Evidence from several observational trials suggested that older patients received fewer evidence-based ACS therapies and had higher mortality rates than the younger patients.14-16 Avezum et al. showed that aspirin, beta-blockers, thrombolytic therapy, statins, and glycoprotein IIb/IIIa inhibitors were prescribed less to elderly patients, and Alexander et al. presented that elderly patients received less clopidogrel and lipid-lowering therapy.15,16 The present study also showed that the usage of aspirin, beta-blockers, statins, low molecular weight heparin, glycoprotein IIb/IIIa receptor antagonists was significantly less in the advanced elderly. Intensive lipid lowering after ACS has a mortality benefit; furthermore, the Heart protector study concluded that elderly patients (≥ 75 years) treated with statins had the same absolute risk reduction in coronary events and mortality as younger patients.17,18 In patients > 75 years of age in the present study, statin usage was associated with lower incidence of 90-day mortality. Furthermore, statin usage could nearly predict 90-day mortality (p = 0.09).

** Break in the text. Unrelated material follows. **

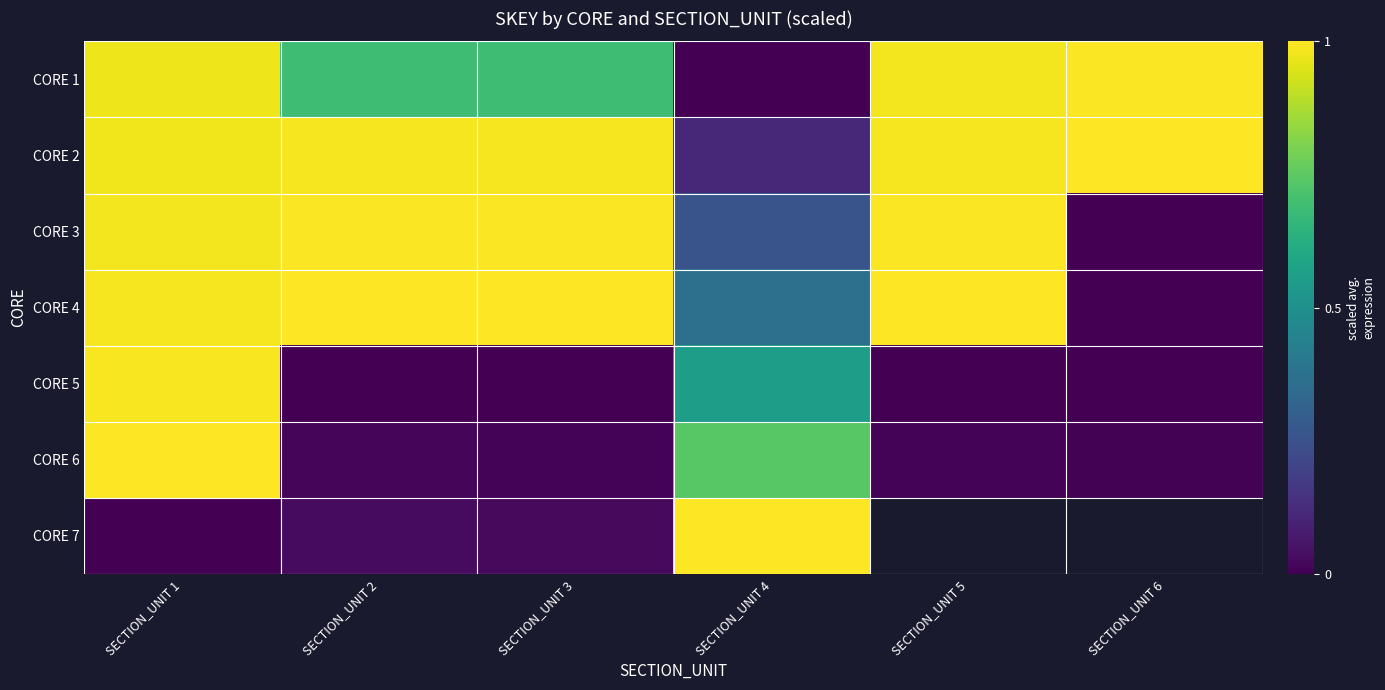

Count the number of data series in this chart.

7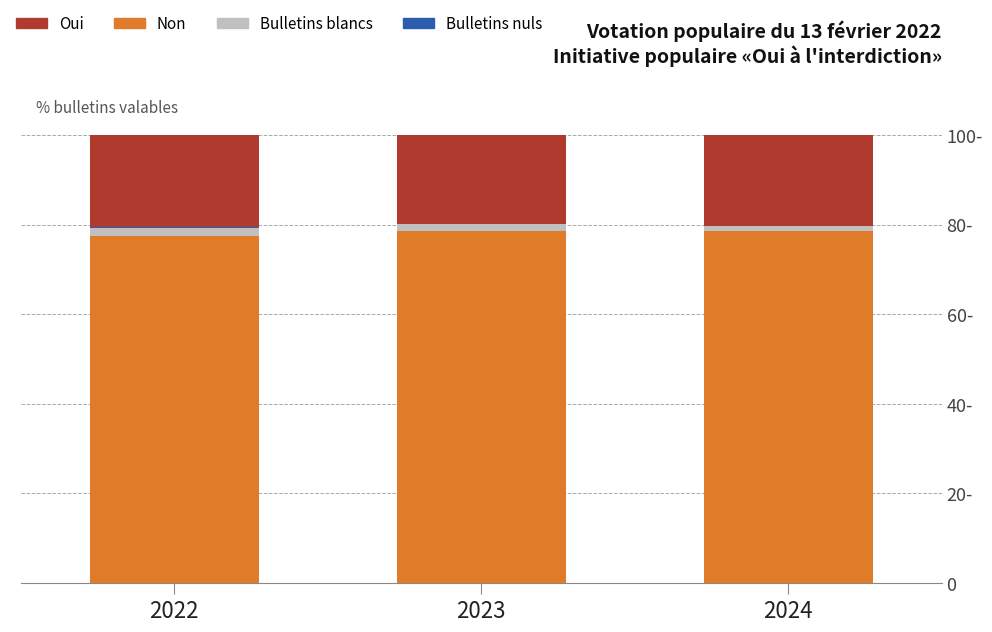

Which series has the widest spread of values?

Non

In clinical practice, elderly patients are more often managed without invasive care such as diagnostic catheterization and PCI, even if there are no apparent contraindications. The CRUSADE study showed that for each 10 years of advancing age, there was a 20% reduced likelihood of invasive care.13 Current estimates from community populations for invasive care in patients < 65 versus ≥ 85 years of age are as follows: CRUSADE, 57% versus 21%; NRMI, 65% versus 13%; and GRACE, 69% versus 18%.6,12,13 In the present study, the incidence of patient ≥ 75 years who underwent PCI was 71%, which was higher than in other registries. In patients ≥ 75 years old, PCI or not could predict 1-year mortality. Therefore, the present study and previous studies suggested that an invasive strategy was favored to reduce the short to medium term mortality in advanced elderly patients without contraindications.19,20
Study limitation
The present study should define the causes of mortality or endpoint in the registry. However, the exact causes of mortality were unavailable in the present registry.
CONCLUSIONS
Previous MI, LVEF < 35% and PCI or not could predict 1-year mortality in advanced elderly patients with NSTE-ACS. Despite their high morbidities and complications, PCI was still beneficial in this patient population.